When Cailey Heaps wants to get away from it all, one place comes to mind: the island of Newfoundland in Canada.
Although she spends most of the year in Toronto, where she runs the real estate brokerage Heaps Estrin and raises her three children — 17-year-old Mimi and 13-year-old twins Declan and Pippa — the craggy, saltwater-sprayed eastern coast of Newfoundland has long held special appeal.
“It’s this very romantic, peaceful part of the world where it feels like time moves at a different pace,” said Ms. Heaps, 47. “I can go there for three days and feel like I’ve taken a two-week holiday.”
In 2021, she was considering buying a country house within an easy drive of Toronto, but the siren song of Newfoundland beckoned. Diving into the listings, she was surprised to find one with a pair of the most quintessential Newfoundland saltbox houses she’d ever seen.

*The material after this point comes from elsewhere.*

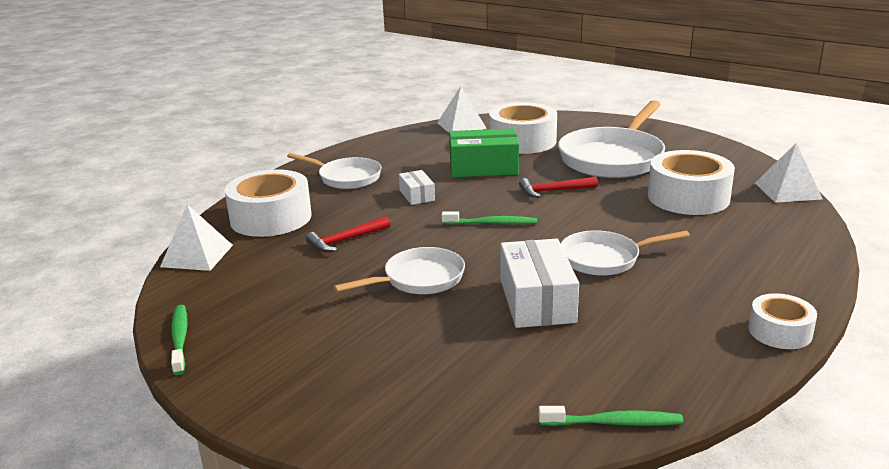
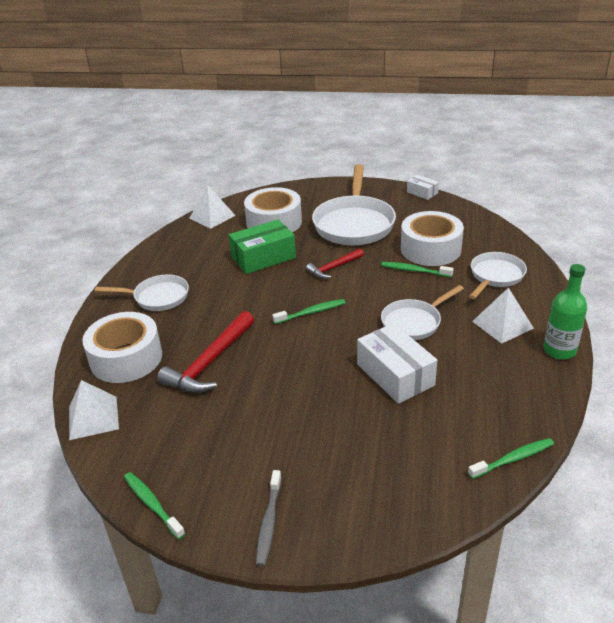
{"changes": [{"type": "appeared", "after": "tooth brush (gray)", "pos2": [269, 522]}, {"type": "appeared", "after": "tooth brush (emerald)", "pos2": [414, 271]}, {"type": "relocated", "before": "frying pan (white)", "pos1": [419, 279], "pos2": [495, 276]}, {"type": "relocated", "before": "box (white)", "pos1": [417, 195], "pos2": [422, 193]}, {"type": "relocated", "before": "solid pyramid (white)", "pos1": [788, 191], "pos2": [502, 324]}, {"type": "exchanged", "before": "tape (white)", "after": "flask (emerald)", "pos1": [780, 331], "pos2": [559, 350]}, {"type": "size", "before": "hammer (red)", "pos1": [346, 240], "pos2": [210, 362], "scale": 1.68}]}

The two white houses, built in 1912 and 1914, were on a property in Salvage, a tiny coastal town with a population of 108, along with three red sheds, a small cemetery and an outhouse at the end of a dock with a hole directly above the water. The parcel was across the harbor from the center of town, on Burden’s Point, but highly visible, and it had been on the market for years. It had even been the subject of news stories focused on worries that the houses might be torn down.
Stuck in Toronto, Ms. Heaps asked her friend and Newfoundland real estate agent Chris O’Dea what he thought of it. “Chris said, ‘Cailey, this is a big project. It’s not what you’re picturing. It’s a massive undertaking. There’s no road access. It’s boat and foot access only,’” Ms. Heaps said. “But I thought to myself, ‘Oh, how bad can it be?’”
She decided to buy it without seeing it in person after a local contractor told her that the buildings could likely be restored for about 250,000 Canadian dollars ($184,000). She closed in March 2022 for 235,000 Canadian dollars ($173,000). Then she asked Reflect Architecture, a Toronto-based studio run by Trevor Wallace, to breathe new life into the structures.
“We went out there to check them out,” Mr. Wallace said. “And, just like with anything that old, there were a lot of surprises.”
Upstairs, the ceilings were about six feet high, so he couldn’t even stand up. Much of the wooden clapboard siding was so soft you could poke a finger through it. The sheds looked ready to topple over.
“Everything was very rickety,” he said. “They had just had a hundred years of good old Newfoundland battering.”
Back in Toronto, Mr. Wallace began drawing up plans to update the two houses and make them comfortable for a new generation, while retaining as much character as possible. The plan was to use the larger, 1,060-square-foot house, which had no electricity or plumbing, as the main living space and Ms. Heaps’s primary suite. The 915-square-foot house — which had a few modern touches, like electricity and a flushing toilet — would become sleeping quarters for her children and a media room.
The architects took pains to preserve the buildings’ exterior appearance: They added new white clapboard siding that mimics the original siding and standing-seam metal roofs. They maintained the original window openings but, inspired by the Canadian painter Christopher Pratt, added new energy-efficient window units with deep jambs to create more striking shadows on sunny days. They added a new window to Ms. Heaps’s bedroom that looks out toward the water and isn’t visible from town, and designed wraparound decks.
Inside, the upstairs ceilings were pushed into the attics for more headroom, and layers of wallpaper were peeled away to reveal the original wood paneling. And new rough-hewed wood was installed in areas where the original paneling turned out to be oddly shaped scraps of leftover lumber.
To give the houses a simple, stylish look while keeping costs down, they got creative with paint. Most of the interiors are painted white, but various saturated colors — muddy gray, forest green, royal blue, peachy pink — define the staircases and bedrooms. The streamlined kitchen has birch plywood cabinets and counters made of butcher block.
Outside, they restored one of the sheds to serve as a future artist’s studio and dismantled the other two, along with the outhouse. Because there is still no road, all of the building materials had to be brought in and out by boat.
Even with such basic material choices and compromises, the construction cost more that Ms. Heaps expected. By the time the work was complete in May 2023, it had ballooned to about 1 million Canadian dollars ($735,000) — quadruple the initial estimate. But it’s money well spent to Ms. Heaps, who is recouping some of her investment by renting out the property on Airbnb when she isn’t using it.
“It’s the most unique setting I’ve ever seen,” she said. “You go out the back door, up the hill and come to a lookout where all you see is ocean, trees and whales. It’s a magical place.”